Mahkemece, davanın kısmen kabulü ile, 893,85 TL maddi tazminatın davalılardan müştereken ve müteselsilen alınarak davacıya verilmesine, bu miktara davalı … yönünden dava tarihinden itibaren, davalılar … ve … yönünden ise kaza tarihi olan 23/12/2011 tarihinden itibaren yasal faiz uygulanmasına, 3.000,00 TL manevi tazminatın tutarının davalılar … ve Sevgi

….’ndan kaza tarihi olan 23/12/2011 tarihinden itibaren işleyecek yasal faizi ile birlikte alınarak davacıya verilmesine, fazlaya ilişkin taleplerin reddine karar verilmiş; hüküm, katılma yolu ile davacı vekili ve davalı … vekili tarafından temyiz edilmiştir.
Dava, trafik kazasında yaralanma nedeniyle maddi ve manevi tazminat istemine ilişkindir.
1-Somut olayda mahkeme kararının davalı … tarafından süresinde temyiz edildiği, temyiz dilekçesinin davacı vekiline 14.04.2016 tarihinde tebliğ edildiği, davacı vekili tarafından yasal süresi geçirildikten sonra 26.04.2016 tarihinde katılma yolu ile temyiz dilekçesi verildiği anlaşılmakla, davacı vekilinin temyiz itirazının süreden reddi gerekmiştir.

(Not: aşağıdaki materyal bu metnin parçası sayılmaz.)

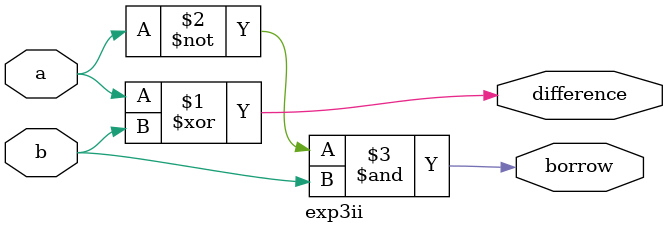
<source format=v>
module exp3ii(a,b,difference,borrow); 
input a,b; 
output difference,borrow; 
assign difference= (a ^ b); 
assign borrow= ( ~a & b); 
endmodule 

</source>
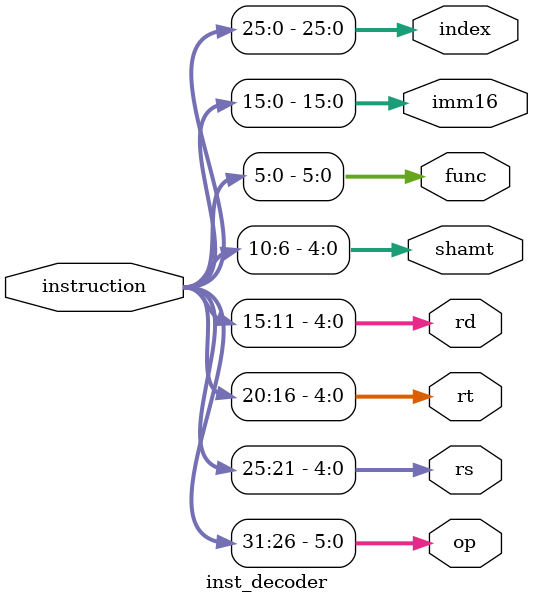
<source format=v>
`timescale 1ns / 1ps


module inst_decoder(instruction, op, rs, rt, rd, shamt, func, imm16, index);
	input [31:0]instruction;
	output [5:0]op;
	output [4:0]rs;
	output [4:0]rt;
	output [4:0]rd;
	output [4:0]shamt;
	output [5:0]func;
	output [15:0]imm16;
	output [25:0]index;

	assign op = instruction[31:26];
	assign rs = instruction[25:21];
	assign rt = instruction[20:16];
	assign rd = instruction[15:11];
	assign shamt = instruction[10:6];
	assign func = instruction[5:0];
	assign imm16 = instruction[15:0];
	assign index = instruction[25:0];
endmodule

</source>
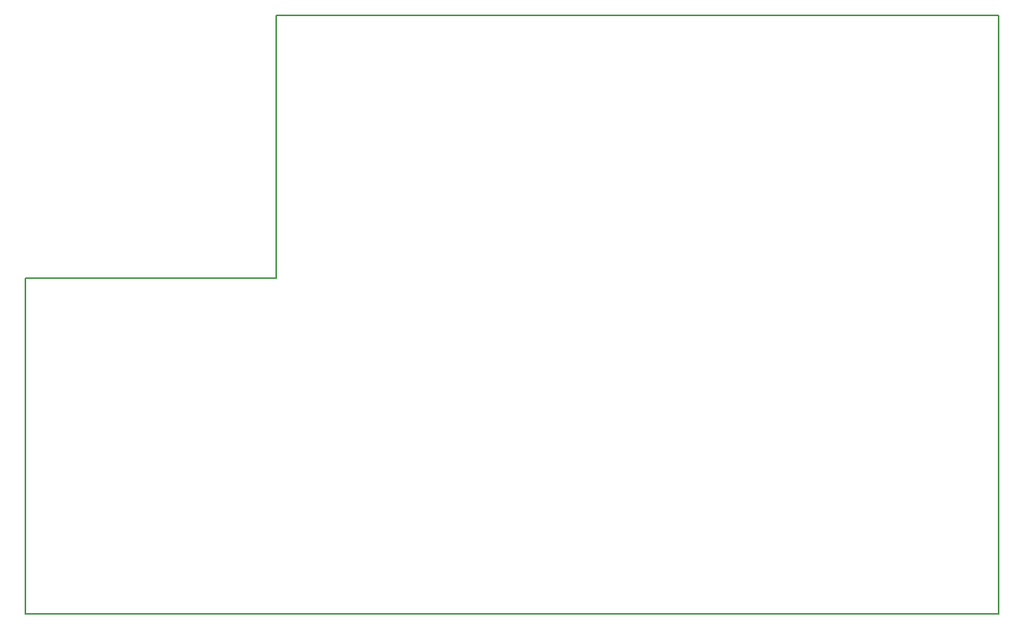
<source format=gbr>
G04 #@! TF.GenerationSoftware,KiCad,Pcbnew,(5.0.2)-1*
G04 #@! TF.CreationDate,2019-02-11T17:40:26+01:00*
G04 #@! TF.ProjectId,V2,56322e6b-6963-4616-945f-706362585858,rev?*
G04 #@! TF.SameCoordinates,PX5b8d800PY6453980*
G04 #@! TF.FileFunction,Profile,NP*
%FSLAX46Y46*%
G04 Gerber Fmt 4.6, Leading zero omitted, Abs format (unit mm)*
G04 Created by KiCad (PCBNEW (5.0.2)-1) date 02/11/19 17:40:26*
%MOMM*%
%LPD*%
G01*
G04 APERTURE LIST*
%ADD10C,0.150000*%
%ADD11C,0.200000*%
G04 APERTURE END LIST*
D10*
X27600000Y37000000D02*
X0Y37000000D01*
X0Y0D02*
X0Y37000000D01*
X27600000Y66000000D02*
X27600000Y37000000D01*
X107100000Y66000000D02*
X27600000Y66000000D01*
X107100000Y0D02*
X107100000Y66000000D01*
D11*
X0Y0D02*
X107100000Y0D01*
M02*

</source>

2-6100 sayılı HMK’nın geçici 3/2. maddesi delaletiyle 1086 sayılı Hukuk Usulü Muhakemeleri Kanununun 427. maddesinde öngörülen kesinlik sınırı 2016 yılı için 2.190,00 TL’dir. Kesinlik sınırı kamu düzeni ile ilgilidir. Temyize konu davacı lehine hükmedilen maddi tazminat yönünden verilen karar, anılan yasanın yürürlüğünden sonra verildiğinden kabul edilen miktar için davalı yönünden kesin niteliktedir. Kesin olan kararların temyiz istemleri hakkında mahkemece bir karar verilebileceği gibi, 01.06.1990 gün 3/4 sayılı İçtihadı Birleştirme Kararı uyarınca Yargıtay’ca da temyiz isteminin reddine karar verilebileceğinden; davalı vekilinin maddi tazminat yönünden temyiz dilekçesinin reddine karar vermek gerekmiştir.

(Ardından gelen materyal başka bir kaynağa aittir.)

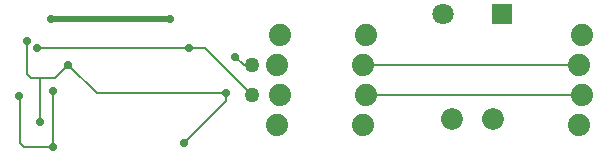
<source format=gbl>
G04 (created by PCBNEW (2013-07-07 BZR 4022)-stable) date 4/30/2015 9:13:44 PM*
%MOIN*%
G04 Gerber Fmt 3.4, Leading zero omitted, Abs format*
%FSLAX34Y34*%
G01*
G70*
G90*
G04 APERTURE LIST*
%ADD10C,0.00590551*%
%ADD11C,0.05*%
%ADD12O,0.0728X0.0728*%
%ADD13C,0.074*%
%ADD14R,0.0708661X0.0708661*%
%ADD15C,0.0708661*%
%ADD16C,0.0275591*%
%ADD17C,0.006*%
%ADD18C,0.00629921*%
%ADD19C,0.019685*%
G04 APERTURE END LIST*
G54D10*
G54D11*
X52850Y-15900D03*
X52850Y-16900D03*
G54D12*
X59512Y-17700D03*
X60888Y-17700D03*
G54D13*
X56550Y-15900D03*
X56650Y-16900D03*
X56550Y-17900D03*
X56650Y-14900D03*
X63750Y-15900D03*
X63850Y-16900D03*
X63750Y-17900D03*
X63850Y-14900D03*
X53680Y-15900D03*
X53780Y-16900D03*
X53680Y-17900D03*
X53780Y-14900D03*
G54D14*
X61184Y-14200D03*
G54D15*
X59215Y-14200D03*
G54D16*
X45075Y-16925D03*
X46225Y-18625D03*
X46225Y-16750D03*
X52300Y-15625D03*
X50750Y-15325D03*
X45675Y-15325D03*
X51975Y-16825D03*
X50575Y-18475D03*
X45800Y-17800D03*
X46725Y-15875D03*
X45350Y-15075D03*
X46150Y-14350D03*
X50125Y-14350D03*
G54D17*
X56650Y-16900D02*
X63850Y-16900D01*
X56550Y-15900D02*
X63750Y-15900D01*
G54D18*
X45250Y-18625D02*
X46225Y-18625D01*
X45125Y-18500D02*
X45250Y-18625D01*
X45125Y-16975D02*
X45125Y-18500D01*
X45075Y-16925D02*
X45125Y-16975D01*
X46225Y-16750D02*
X46225Y-18625D01*
X52575Y-15900D02*
X52850Y-15900D01*
X52300Y-15625D02*
X52575Y-15900D01*
X50750Y-15325D02*
X51275Y-15325D01*
X51275Y-15325D02*
X52850Y-16900D01*
X45675Y-15325D02*
X50750Y-15325D01*
X51975Y-16825D02*
X47675Y-16825D01*
X47675Y-16825D02*
X46725Y-15875D01*
X51975Y-17075D02*
X51975Y-16825D01*
X50575Y-18475D02*
X51975Y-17075D01*
X45775Y-17775D02*
X45775Y-16325D01*
X45800Y-17800D02*
X45775Y-17775D01*
X45350Y-16175D02*
X45350Y-15075D01*
X45500Y-16325D02*
X45350Y-16175D01*
X46275Y-16325D02*
X45775Y-16325D01*
X46725Y-15875D02*
X46275Y-16325D01*
X45775Y-16325D02*
X45500Y-16325D01*
G54D19*
X46150Y-14350D02*
X50125Y-14350D01*
M02*

</source>
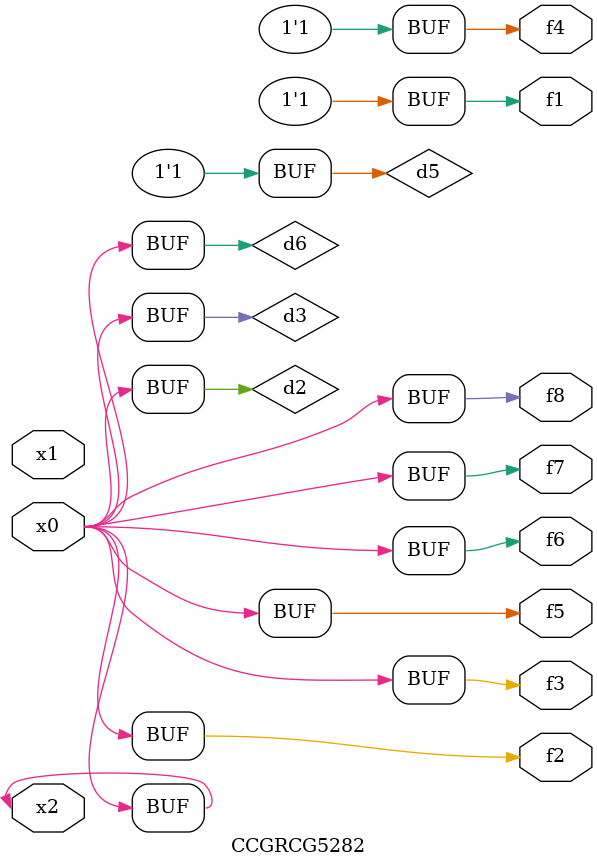
<source format=v>
module CCGRCG5282(
	input x0, x1, x2,
	output f1, f2, f3, f4, f5, f6, f7, f8
);

	wire d1, d2, d3, d4, d5, d6;

	xnor (d1, x2);
	buf (d2, x0, x2);
	and (d3, x0);
	xnor (d4, x1, x2);
	nand (d5, d1, d3);
	buf (d6, d2, d3);
	assign f1 = d5;
	assign f2 = d6;
	assign f3 = d6;
	assign f4 = d5;
	assign f5 = d6;
	assign f6 = d6;
	assign f7 = d6;
	assign f8 = d6;
endmodule

</source>
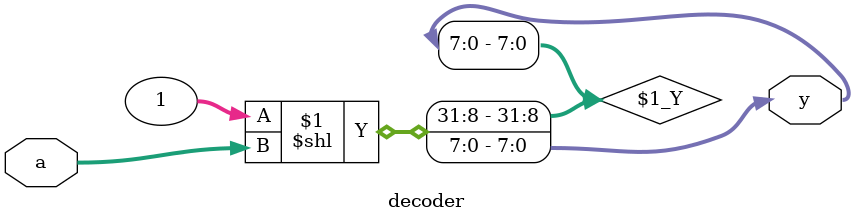
<source format=v>
module decoder #(parameter N = 8)
     (
	 input [$clog2(N)-1:0] a,
	 output [N-1:0] y
	 );
	 assign y = 1 << a;
	endmodule
</source>
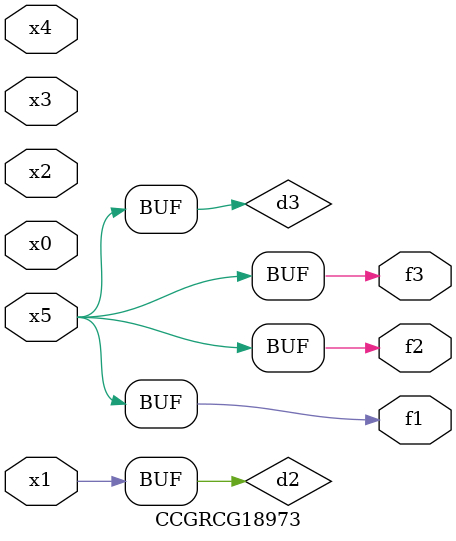
<source format=v>
module CCGRCG18973(
	input x0, x1, x2, x3, x4, x5,
	output f1, f2, f3
);

	wire d1, d2, d3;

	not (d1, x5);
	or (d2, x1);
	xnor (d3, d1);
	assign f1 = d3;
	assign f2 = d3;
	assign f3 = d3;
endmodule

</source>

3-Dosya içerisindeki bilgi ve belgelere, mahkeme kararının gerekçesinde dayanılan delillerin tartışılıp değerlendirilmesinde ve özellikle manevi tazminat talebi ile ilgili olarak hüküm kurulurken olayın meydana geliş şekli, tarafların ekonomik ve sosyal durumları, olay nedeniyle duyulan acı ve elemin derecesi ve B.K.nun 47. maddesindeki özel haller dikkate alınmış bulunduğuna göre, davalı … vekilinin yerinde görülmeyen tüm temyiz itirazlarının reddi gerekmiştir.
SONUÇ: Yukarıda (1) numaralı bentte açıklanan nedenlerle davacı vekilinin katılma yolu ile temyiz dilekçesinin süreden reddine; (2) numaralı bentte açıklanan nedenlerle davalı … vekilinin temyiz dilekçesinin reddine, (3) numaralı bentte açıklanan nedenlerle davalı … vekilinin tüm temyiz

itirazlarının reddi ile usul ve kanuna uygun bulunan hükmün ONANMASINA ve aşağıda dökümü yazılı 153,93 TL kalan onama harcının temyiz eden davalı …’ndan alınmasına, peşin alınan harcın istek halinde temyiz eden davacıya geri verilmesine 08/04/2019 gününde oybirliğiyle karar verildi.